In the competition I judged, I saw the attitude of the second runner-up winner. By her looks, I know she wasn’t satisfied, she wanted to have the crown not just some 2nd runner-up title. Honestly, it came as a surprise to me that she was the 2nd runner up winner, perhaps the other judges gave her a nice score. Anyway, she didn’t smile when her name was called, I didn’t see just even one smile after that, and she didn’t want to join in the picture taking with the other two winners. Perhaps, her parents had high expectations from her, and she failed them. But I saw her father so happy but his happiness isn’t enough to make her smile. So maybe she had high expectations of herself. I also don’t want my child to end up like her.

And then I saw this other girl in the competition. She didn’t win major awards for beauty. If I remember it correctly, she only won Ms. Congeniality. After the event, one of my co-judges said he likes this girl’s attitude. I agree, I noticed that her smile while modeling on stage is more genuine and after the results were announced, she was still giddy, bubbly and just her playful self. But I guess, we the judges, didn’t really give her a high score due to other criteria we considered. But her attitude is the kind of attitude I’d like my child to have. She smiles genuinely, on or off screen. By the way she answers in the question and answer portions and the way she walks on the stage, it’s obvious she knows it’s a serious contest. But I have this gut feeling, to her, it’s just a play, which should be the case, because she’s still a child. Most importantly, she lost but she knows how to carry herself.

..............................

▶ Your tasks:
**A.** In the pageant account, what award does the other girl win?
**B.** Rewrite the pageant account from "In the competition I" through "up like her.", using "tiara" in place of "crown".

▶ Data for review:
..............................

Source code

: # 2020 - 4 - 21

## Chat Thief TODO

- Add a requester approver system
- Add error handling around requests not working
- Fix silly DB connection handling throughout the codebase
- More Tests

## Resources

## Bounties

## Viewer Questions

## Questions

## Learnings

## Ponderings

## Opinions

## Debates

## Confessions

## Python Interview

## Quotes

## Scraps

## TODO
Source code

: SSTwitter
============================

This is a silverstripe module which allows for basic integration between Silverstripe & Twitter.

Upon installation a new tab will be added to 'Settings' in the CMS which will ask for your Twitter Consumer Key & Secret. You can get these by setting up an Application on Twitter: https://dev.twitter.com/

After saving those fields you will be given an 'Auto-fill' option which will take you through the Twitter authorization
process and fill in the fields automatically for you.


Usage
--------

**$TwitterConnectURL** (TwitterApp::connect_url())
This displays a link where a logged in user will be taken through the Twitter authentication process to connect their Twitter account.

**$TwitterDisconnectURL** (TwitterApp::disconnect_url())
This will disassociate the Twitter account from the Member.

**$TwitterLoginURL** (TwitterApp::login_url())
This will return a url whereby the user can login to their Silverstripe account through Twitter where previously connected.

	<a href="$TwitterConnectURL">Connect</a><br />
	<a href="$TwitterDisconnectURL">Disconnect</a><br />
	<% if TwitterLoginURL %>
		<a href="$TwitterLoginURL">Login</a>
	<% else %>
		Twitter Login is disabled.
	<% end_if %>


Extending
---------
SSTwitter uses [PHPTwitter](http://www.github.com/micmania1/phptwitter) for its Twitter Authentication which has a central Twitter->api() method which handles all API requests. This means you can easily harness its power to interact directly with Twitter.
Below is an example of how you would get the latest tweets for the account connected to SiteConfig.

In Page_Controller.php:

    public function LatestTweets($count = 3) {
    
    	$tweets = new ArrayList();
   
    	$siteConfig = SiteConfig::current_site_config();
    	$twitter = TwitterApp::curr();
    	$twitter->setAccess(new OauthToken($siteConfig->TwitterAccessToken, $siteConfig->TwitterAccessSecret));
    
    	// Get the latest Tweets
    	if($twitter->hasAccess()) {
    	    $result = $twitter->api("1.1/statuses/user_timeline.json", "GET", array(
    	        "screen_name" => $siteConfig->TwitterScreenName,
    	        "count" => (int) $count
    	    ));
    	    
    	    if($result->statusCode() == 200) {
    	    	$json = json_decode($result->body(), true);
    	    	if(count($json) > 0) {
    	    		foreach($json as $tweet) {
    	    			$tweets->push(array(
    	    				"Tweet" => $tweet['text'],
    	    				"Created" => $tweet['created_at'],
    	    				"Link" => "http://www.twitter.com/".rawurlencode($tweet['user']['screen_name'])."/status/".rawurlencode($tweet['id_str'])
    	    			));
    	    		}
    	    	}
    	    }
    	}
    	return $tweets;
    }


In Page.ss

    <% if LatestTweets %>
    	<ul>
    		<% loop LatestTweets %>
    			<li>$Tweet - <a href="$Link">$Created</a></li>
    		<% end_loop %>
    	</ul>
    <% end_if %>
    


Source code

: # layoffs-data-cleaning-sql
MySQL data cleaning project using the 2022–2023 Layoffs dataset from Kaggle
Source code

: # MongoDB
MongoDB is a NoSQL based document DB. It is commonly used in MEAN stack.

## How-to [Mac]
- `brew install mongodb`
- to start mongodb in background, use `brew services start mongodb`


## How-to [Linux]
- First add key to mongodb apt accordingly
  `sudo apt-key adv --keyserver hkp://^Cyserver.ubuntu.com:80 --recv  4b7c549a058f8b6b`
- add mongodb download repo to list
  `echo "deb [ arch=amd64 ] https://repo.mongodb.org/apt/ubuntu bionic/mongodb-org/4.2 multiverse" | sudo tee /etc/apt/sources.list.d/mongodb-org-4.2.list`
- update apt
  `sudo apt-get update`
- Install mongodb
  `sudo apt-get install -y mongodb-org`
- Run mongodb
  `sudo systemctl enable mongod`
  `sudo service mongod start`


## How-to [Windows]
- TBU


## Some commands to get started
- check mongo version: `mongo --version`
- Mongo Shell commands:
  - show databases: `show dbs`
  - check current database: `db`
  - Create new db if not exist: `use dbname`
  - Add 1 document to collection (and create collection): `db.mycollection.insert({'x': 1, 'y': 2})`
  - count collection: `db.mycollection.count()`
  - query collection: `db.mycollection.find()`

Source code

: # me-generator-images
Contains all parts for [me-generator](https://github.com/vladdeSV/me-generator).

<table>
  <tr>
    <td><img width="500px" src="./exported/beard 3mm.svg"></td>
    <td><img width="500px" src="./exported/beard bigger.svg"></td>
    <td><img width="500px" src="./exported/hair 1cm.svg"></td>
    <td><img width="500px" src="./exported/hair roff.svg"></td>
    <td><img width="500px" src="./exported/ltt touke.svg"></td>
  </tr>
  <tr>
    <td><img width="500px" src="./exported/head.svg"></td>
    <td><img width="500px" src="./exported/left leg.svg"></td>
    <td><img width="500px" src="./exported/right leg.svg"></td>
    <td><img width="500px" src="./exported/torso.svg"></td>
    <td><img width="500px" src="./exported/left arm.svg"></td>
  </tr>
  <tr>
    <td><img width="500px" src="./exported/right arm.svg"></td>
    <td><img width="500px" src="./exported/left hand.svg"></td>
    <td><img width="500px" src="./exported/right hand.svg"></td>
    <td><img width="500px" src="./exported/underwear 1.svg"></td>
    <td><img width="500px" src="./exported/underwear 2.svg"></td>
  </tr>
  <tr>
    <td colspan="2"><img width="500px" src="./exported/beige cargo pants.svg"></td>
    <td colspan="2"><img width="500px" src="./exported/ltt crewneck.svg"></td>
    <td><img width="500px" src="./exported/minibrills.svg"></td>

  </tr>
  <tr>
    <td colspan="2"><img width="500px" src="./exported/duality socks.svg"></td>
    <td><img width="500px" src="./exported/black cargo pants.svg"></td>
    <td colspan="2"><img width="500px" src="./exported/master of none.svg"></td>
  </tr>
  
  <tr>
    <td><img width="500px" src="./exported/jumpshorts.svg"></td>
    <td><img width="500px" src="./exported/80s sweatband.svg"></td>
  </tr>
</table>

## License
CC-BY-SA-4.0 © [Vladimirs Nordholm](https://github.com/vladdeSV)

..............................

▶ Responses by item number:
**A.** Ms. Congeniality.

**B.**
In the competition I judged, I saw the attitude of the second runner-up winner. By her looks, I know she wasn’t satisfied, she wanted to have the tiara not just some 2nd runner-up title. Honestly, it came as a surprise to me that she was the 2nd runner up winner, perhaps the other judges gave her a nice score. Anyway, she didn’t smile when her name was called, I didn’t see just even one smile after that, and she didn’t want to join in the picture taking with the other two winners. Perhaps, her parents had high expectations from her, and she failed them. But I saw her father so happy but his happiness isn’t enough to make her smile. So maybe she had high expectations of herself. I also don’t want my child to end up like her.